Editors and graphic designers have one hell of a sharp eye, make sure your spaces are equal, your text is well aligned and boxed in with equal breathing room (it might be the crazy font, but right now, the space between oils and digital looks quite narrower then the other sections).
(and sorry about being such a joykill, I feel bad about being so picky but good design can go a long way... and bad design can be a deal breaker, especially when a client is looking for reason to cut down on applications)
Hey man, thanks a lot. Now let me just clarify. Your drawing is of ONE single page? The entire website fits on one page? I must admit, the simplicity of that is alluring.
I'll tell you why I didn't do that to begin with, but maybe I should be more flexible. I have sold modest oil paintings to people in their 60s and 70s. I hope to continue doing so. They are likely to be turned off by some of my digital work like Rangda, the demon with long tits and long tongue that eats babies lol. I wanted them to be separate career paths because they require entirely different marketing and contacts. But yes I wanted the same URL so I wouldn't have two business cards and get confused all the time, etc.

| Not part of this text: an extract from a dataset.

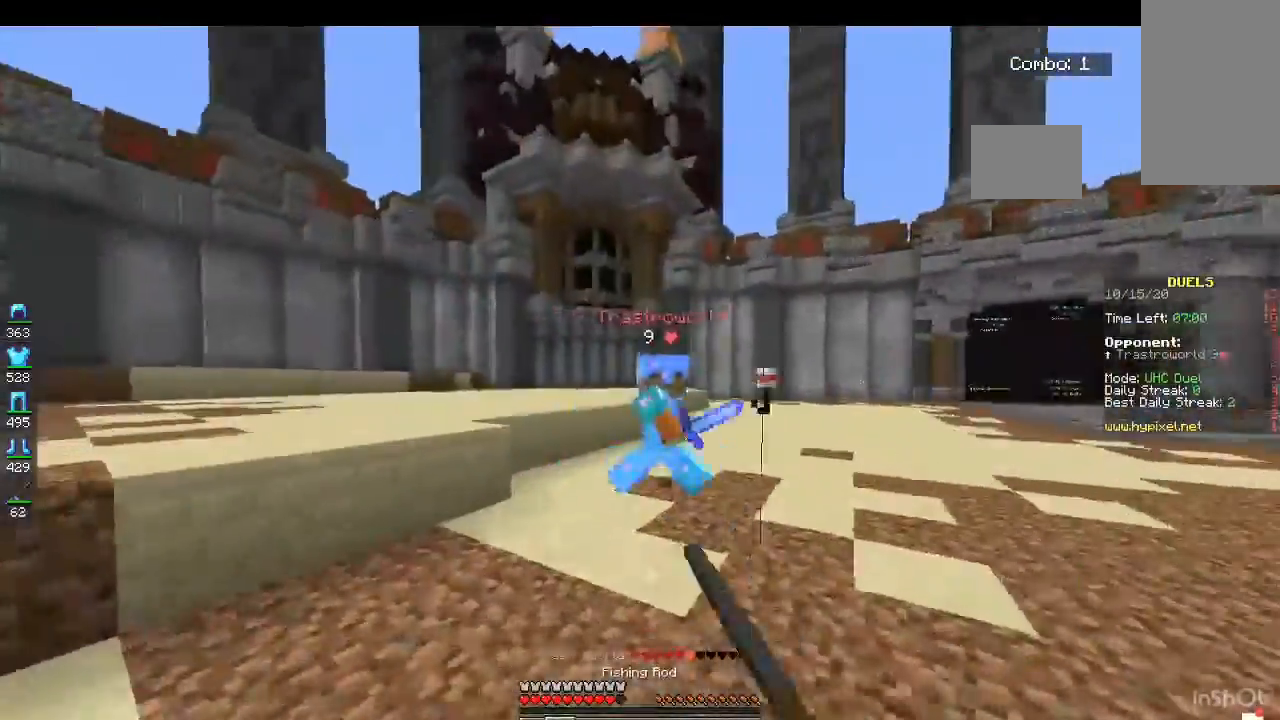
{"keys": ["w"], "mouse": [], "events": [[33, "a", "up"], [433, "mouse_right", "up"]]}
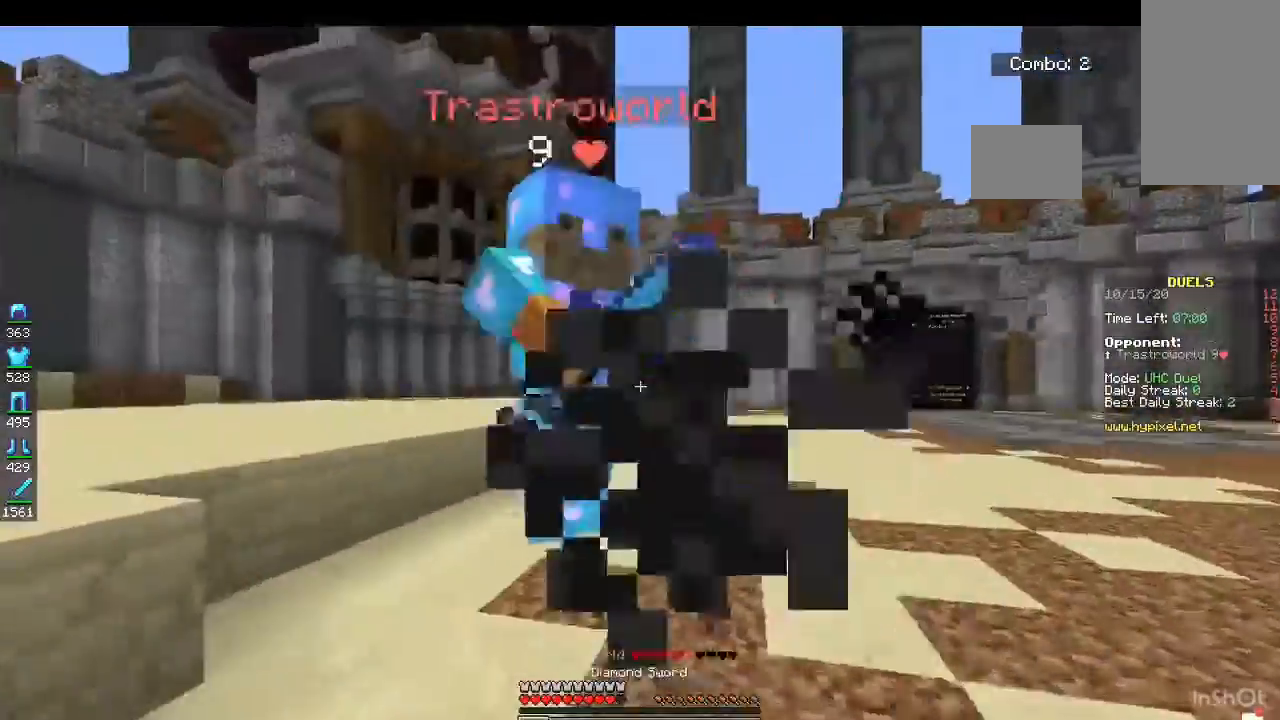
{"keys": ["w"], "mouse": ["left"], "events": [[133, "mouse_left", "down"]]}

What I can do, is have a link directly to oil from digital, instead of to main, and then to oil. Is that a fair compromise? I can also include the links to bio, blog, etc all on every page, like most sites have.
I will make the site font match my tear sheet font, good idea.
Thanks again. Your input is invaluable.
Anyone else have any input?
I think you should find a design that keeps everything centralized on the same page. That way, a certain style for your page is established that will develop a visual familiarity to your site, thereby, allowing the work to shine and preventing the site from being a distraction.
To avoid making you read forever, I quickly put this together in Photoshop. I think we can all agree in saying we speak better with pictures. Haha.
Anyways, I took the main elements I saw in your website and compiled what I thought could serve as a solid representation of what I mean. Hope this helps.
Oh yeah, the lit up arrow is meant to symbolize a roll-over icon. Lights up when your mouse goes over it type-deal.
This is really helpful guys. Thanks so much! I am really busy with a new day job and moving so this is on the back burner at the moment unfortunately. I am going to get to it ASAP!
Ok I found some time to mess with this. I came up with these two pages: a new front page with vignette and a grey bordering color which should fit to resolution. And a new digital page which should also have grey background fit to res. I will see about getting the entire site to center in browser but it wasn't working because the image viewer wouldn't center. Lemme know what you guys think plz.
Last edited by Artfix; September 29th, 2011 at 07:21 PM.
I think it looks great!
hey your new concept for your site looks alot better.
and i know this isnt what you were asking but the lightsabre in the girls hand in this pic, is crooked. to be sure i held a ruler to the screen. it bends ever so slightly away from where the handle is.
Thanks everyone for the confirmation! I will try to apply this new layout as soon as I find some time!
Jyoung You know, I think you're right. It looks funny now that I look at it. The handle is curved because thats how sith lightsabers are, but it looks funny still.